AcademyKinematics
Academy
Energy
Level 1 - Math II (Physics) topic page in Kinematics.
Principle
Energy is a scalar quantity used to track the ability of a system to produce changes such as motion, deformation, or heating. In particle mechanics, kinetic energy depends on speed, while potential energy is associated with position in a conservative force field.

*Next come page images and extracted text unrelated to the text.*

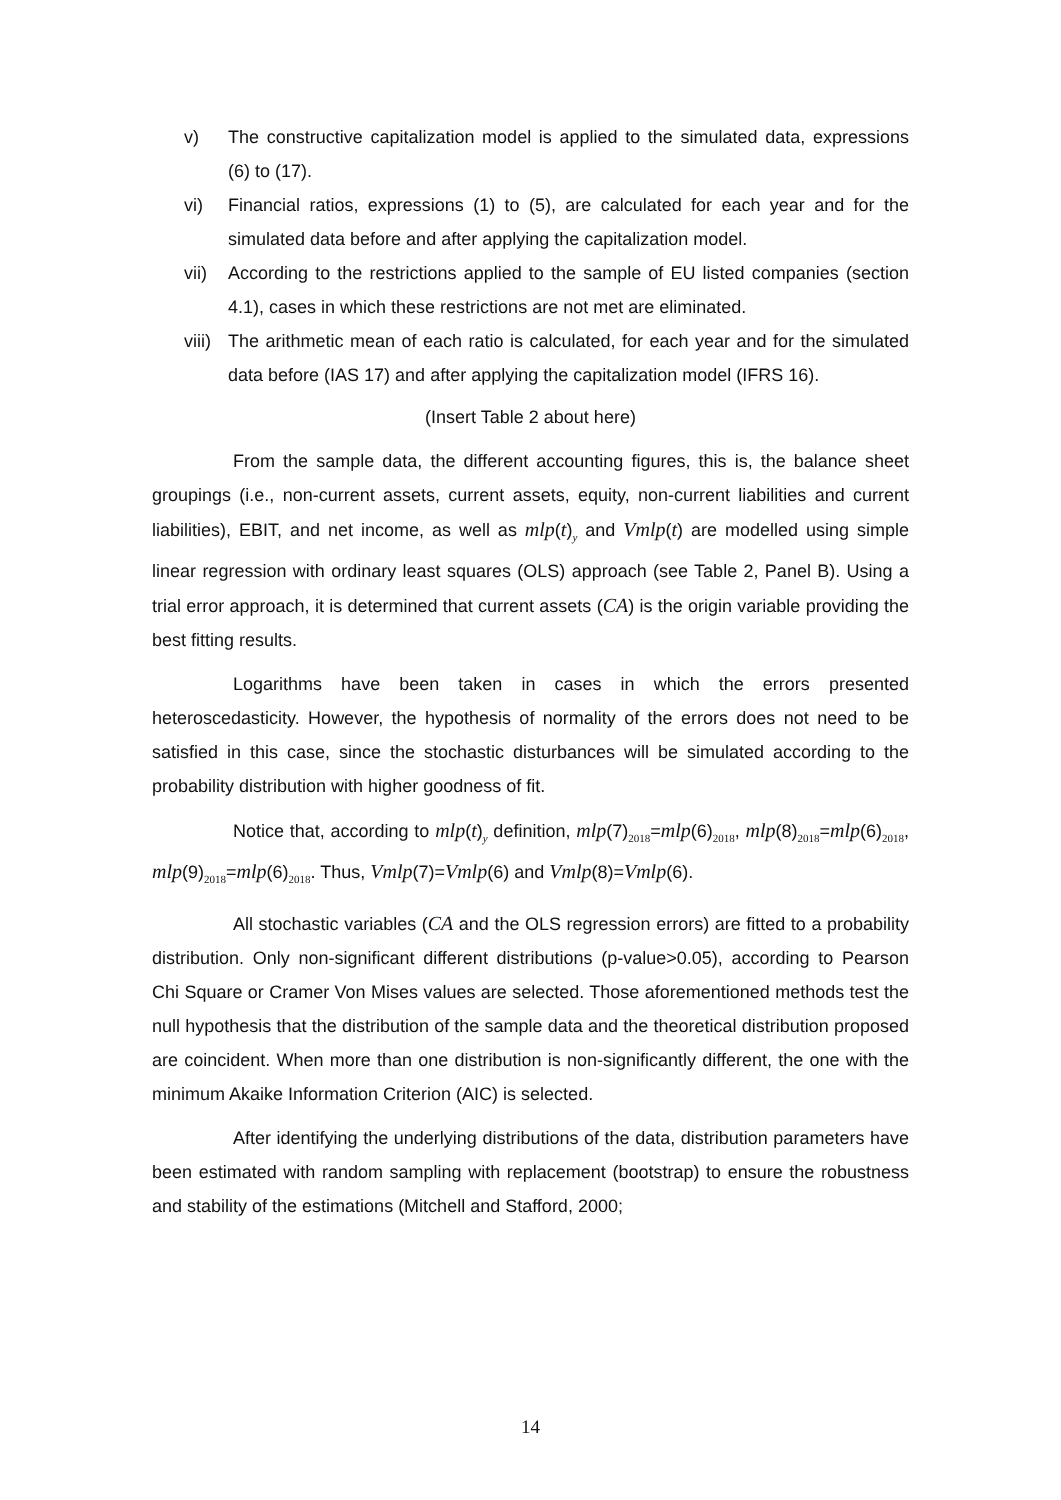v) The constructive capitalization model is applied to the simulated data, expressions (6) to (17).
vi) Financial ratios, expressions (1) to (5), are calculated for each year and for the simulated data before and after applying the capitalization model.
vii) According to the restrictions applied to the sample of EU listed companies (section 4.1), cases in which these restrictions are not met are eliminated.
viii) The arithmetic mean of each ratio is calculated, for each year and for the simulated data before (IAS 17) and after applying the capitalization model (IFRS 16).
(Insert Table 2 about here)
From the sample data, the different accounting figures, this is, the balance sheet groupings (i.e., non-current assets, current assets, equity, non-current liabilities and current liabilities), EBIT, and net income, as well as mlp(t)<sub>y</sub> and Vmlp(t) are modelled using simple linear regression with ordinary least squares (OLS) approach (see Table 2, Panel B). Using a trial error approach, it is determined that current assets (CA) is the origin variable providing the best fitting results.
Logarithms have been taken in cases in which the errors presented heteroscedasticity. However, the hypothesis of normality of the errors does not need to be satisfied in this case, since the stochastic disturbances will be simulated according to the probability distribution with higher goodness of fit.
Notice that, according to mlp(t)<sub>y</sub> definition, mlp(7)<sub>2018</sub>=mlp(6)<sub>2018</sub>, mlp(8)<sub>2018</sub>=mlp(6)<sub>2018</sub>, mlp(9)<sub>2018</sub>=mlp(6)<sub>2018</sub>. Thus, Vmlp(7)=Vmlp(6) and Vmlp(8)=Vmlp(6).
All stochastic variables (CA and the OLS regression errors) are fitted to a probability distribution. Only non-significant different distributions (p-value>0.05), according to Pearson Chi Square or Cramer Von Mises values are selected. Those aforementioned methods test the null hypothesis that the distribution of the sample data and the theoretical distribution proposed are coincident. When more than one distribution is non-significantly different, the one with the minimum Akaike Information Criterion (AIC) is selected.
After identifying the underlying distributions of the data, distribution parameters have been estimated with random sampling with replacement (bootstrap) to ensure the robustness and stability of the estimations (Mitchell and Stafford, 2000;
14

Mechanical energy is the sum of kinetic and potential energy. Under conservative forces and no dissipative work, mechanical energy is constant.
Notation
\(K\)
kinetic energy
\(\mathrm{J}\)
\(U\)
potential energy
\(\mathrm{J}\)
\(E\)
mechanical energy
\(\mathrm{J}\)
\(m\)
mass
\(\mathrm{kg}\)
\(\mathbf v\)
velocity
\(\mathrm{m\,s^{-1}}\)
\(|\mathbf v|\)
speed
\(\mathrm{m\,s^{-1}}\)
Method
Step 1: Compute kinetic energy from speed
Kinetic energy uses speed squared, not velocity direction:
Kinetic energy
\[K=\frac{1}{2}m|\mathbf v|^2\]
Step 2: Add potential energy when it is defined
If a conservative model assigns a potential energy \(U\), combine it with kinetic energy:
Mechanical energy
\[E=K+U\]
Step 3: Apply conservation only when justified
If no non-conservative work changes the system energy, the mechanical energy does not change:
Conservation condition
\[\Delta E=0\]
Rules
Energy change
\[\Delta E=E_2-E_1\]
Joule unit
\[1\,J=1\,kg\,m^2\,s^{-2}\]
Conservative force relation
\[\mathbf F=-\nabla U\]
- Energy is scalar, so it has no direction.

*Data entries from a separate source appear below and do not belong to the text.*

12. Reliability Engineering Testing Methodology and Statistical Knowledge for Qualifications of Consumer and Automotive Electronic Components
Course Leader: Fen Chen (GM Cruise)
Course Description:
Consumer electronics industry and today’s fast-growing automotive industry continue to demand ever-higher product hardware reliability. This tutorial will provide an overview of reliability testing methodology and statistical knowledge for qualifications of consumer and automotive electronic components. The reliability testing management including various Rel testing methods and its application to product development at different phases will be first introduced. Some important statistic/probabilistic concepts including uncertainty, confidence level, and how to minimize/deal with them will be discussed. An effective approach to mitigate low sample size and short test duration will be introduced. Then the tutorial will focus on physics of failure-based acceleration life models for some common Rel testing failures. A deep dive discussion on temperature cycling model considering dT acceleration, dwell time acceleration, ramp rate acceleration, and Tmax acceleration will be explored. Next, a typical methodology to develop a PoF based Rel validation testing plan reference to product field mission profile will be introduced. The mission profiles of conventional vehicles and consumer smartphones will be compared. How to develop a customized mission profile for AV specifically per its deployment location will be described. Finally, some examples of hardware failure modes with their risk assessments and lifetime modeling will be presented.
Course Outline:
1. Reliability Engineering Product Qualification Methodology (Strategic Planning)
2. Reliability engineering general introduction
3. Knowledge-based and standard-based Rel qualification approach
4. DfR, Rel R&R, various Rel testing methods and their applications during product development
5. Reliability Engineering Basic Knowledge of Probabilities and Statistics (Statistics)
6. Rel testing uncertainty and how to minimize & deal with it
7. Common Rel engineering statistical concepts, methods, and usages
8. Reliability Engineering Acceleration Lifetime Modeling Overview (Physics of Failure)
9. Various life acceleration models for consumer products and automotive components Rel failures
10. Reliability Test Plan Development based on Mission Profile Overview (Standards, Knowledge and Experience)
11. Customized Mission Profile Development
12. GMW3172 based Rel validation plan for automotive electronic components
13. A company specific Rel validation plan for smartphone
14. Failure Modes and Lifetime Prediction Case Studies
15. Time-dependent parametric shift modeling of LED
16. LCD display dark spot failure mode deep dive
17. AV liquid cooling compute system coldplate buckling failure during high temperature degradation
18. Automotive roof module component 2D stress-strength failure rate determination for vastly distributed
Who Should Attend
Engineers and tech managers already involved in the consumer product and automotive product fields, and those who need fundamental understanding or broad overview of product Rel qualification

- Kinetic energy is always non-negative when mass is positive.
- Potential energy can be shifted by an arbitrary constant; potential-energy differences matter physically.

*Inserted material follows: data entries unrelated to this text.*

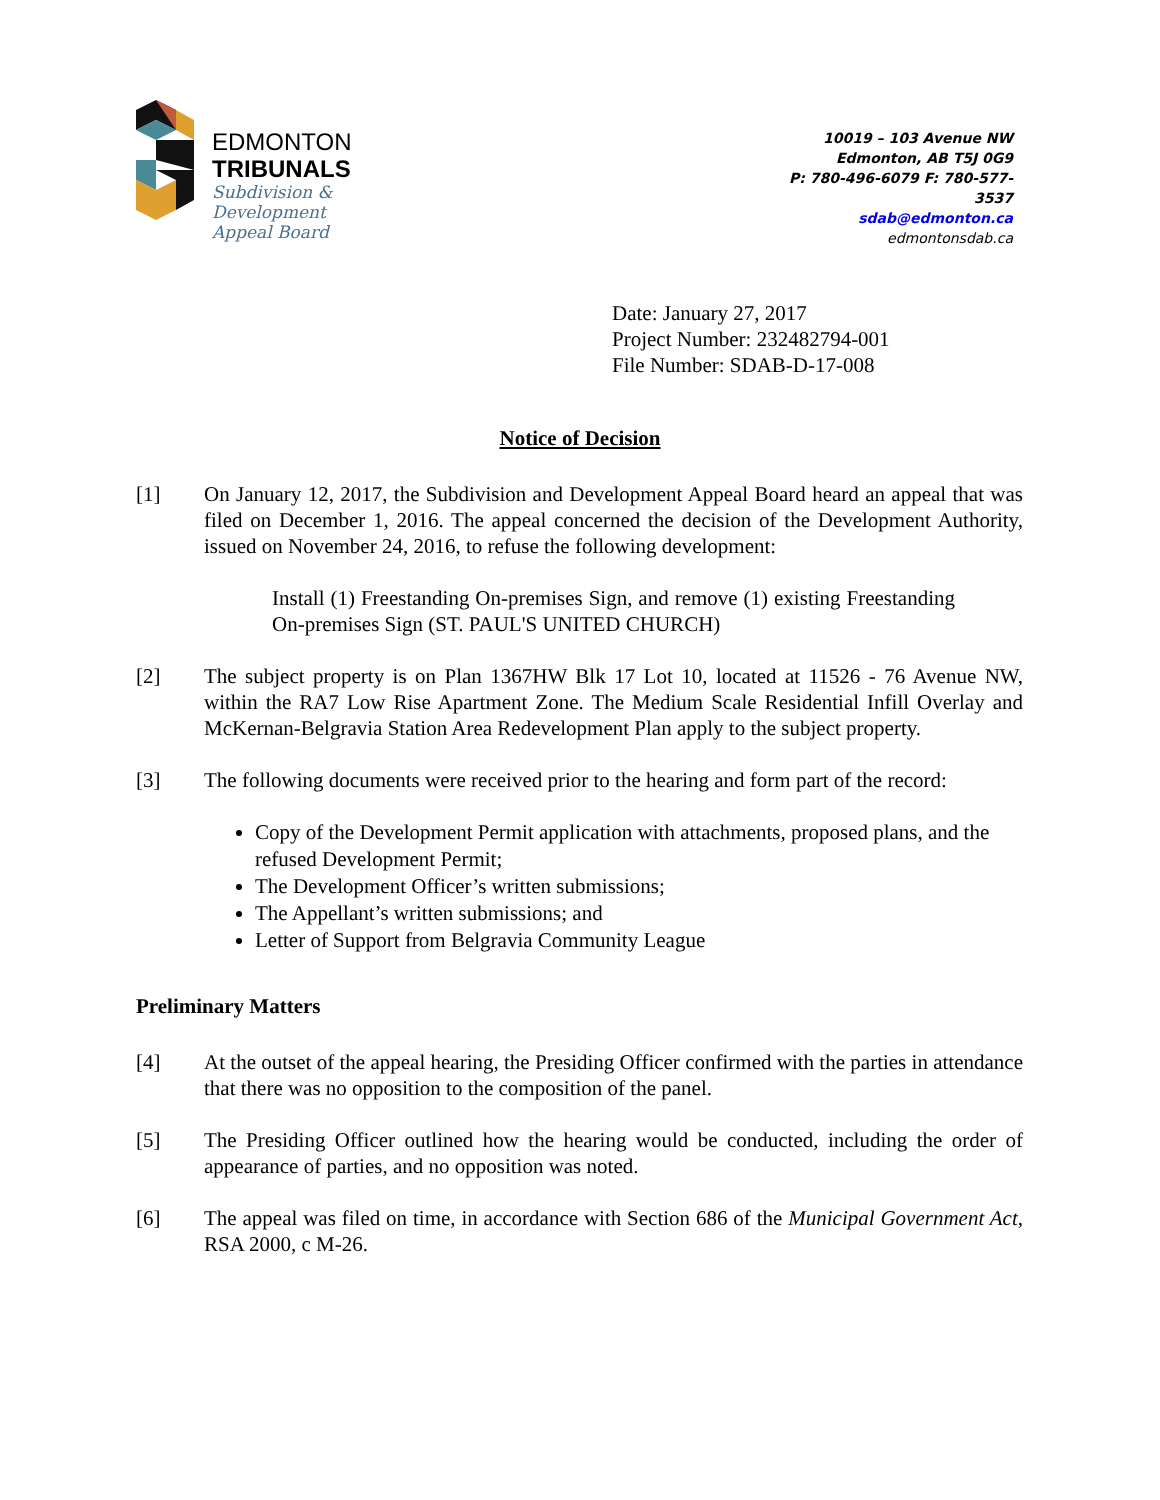EDMONTON
TRIBUNALS
Subdivision &
Development
Appeal Board
10019 – 103 Avenue NW
Edmonton, AB T5J 0G9
P: 780-496-6079 F: 780-577-3537
sdab@edmonton.ca
edmontonsdab.ca
Date: January 27, 2017
Project Number: 232482794-001
File Number: SDAB-D-17-008
Notice of Decision
[1] On January 12, 2017, the Subdivision and Development Appeal Board heard an appeal that was filed on December 1, 2016. The appeal concerned the decision of the Development Authority, issued on November 24, 2016, to refuse the following development:
Install (1) Freestanding On-premises Sign, and remove (1) existing Freestanding On-premises Sign (ST. PAUL'S UNITED CHURCH)
[2] The subject property is on Plan 1367HW Blk 17 Lot 10, located at 11526 - 76 Avenue NW, within the RA7 Low Rise Apartment Zone. The Medium Scale Residential Infill Overlay and McKernan-Belgravia Station Area Redevelopment Plan apply to the subject property.
[3] The following documents were received prior to the hearing and form part of the record:
Copy of the Development Permit application with attachments, proposed plans, and the refused Development Permit;
The Development Officer’s written submissions;
The Appellant’s written submissions; and
Letter of Support from Belgravia Community League
Preliminary Matters
[4] At the outset of the appeal hearing, the Presiding Officer confirmed with the parties in attendance that there was no opposition to the composition of the panel.
[5] The Presiding Officer outlined how the hearing would be conducted, including the order of appearance of parties, and no opposition was noted.
[6] The appeal was filed on time, in accordance with Section 686 of the Municipal Government Act, RSA 2000, c M-26.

- Conservation of mechanical energy is a modelling statement, not an automatic rule for every system.
Examples
Question
Find the kinetic energy of a
\[3\]
kg particle moving at speed \[4\]
\[m s^{-1}\]
Answer
Use
\[K=\frac{1}{2}m|\mathbf v|^2\]
Then \[K=\frac{1}{2}(3)(4^2)=24\]
J.Checks
- Do not attach a direction to energy; energy is scalar.
- Use speed magnitude in kinetic energy, not a signed velocity component unless the motion is one-dimensional and speed is its absolute value.
- State the conservation assumption before setting \(E_1=E_2\).
- Keep joules consistent: \(J=N\,m=kg\,m^2\,s^{-2}\).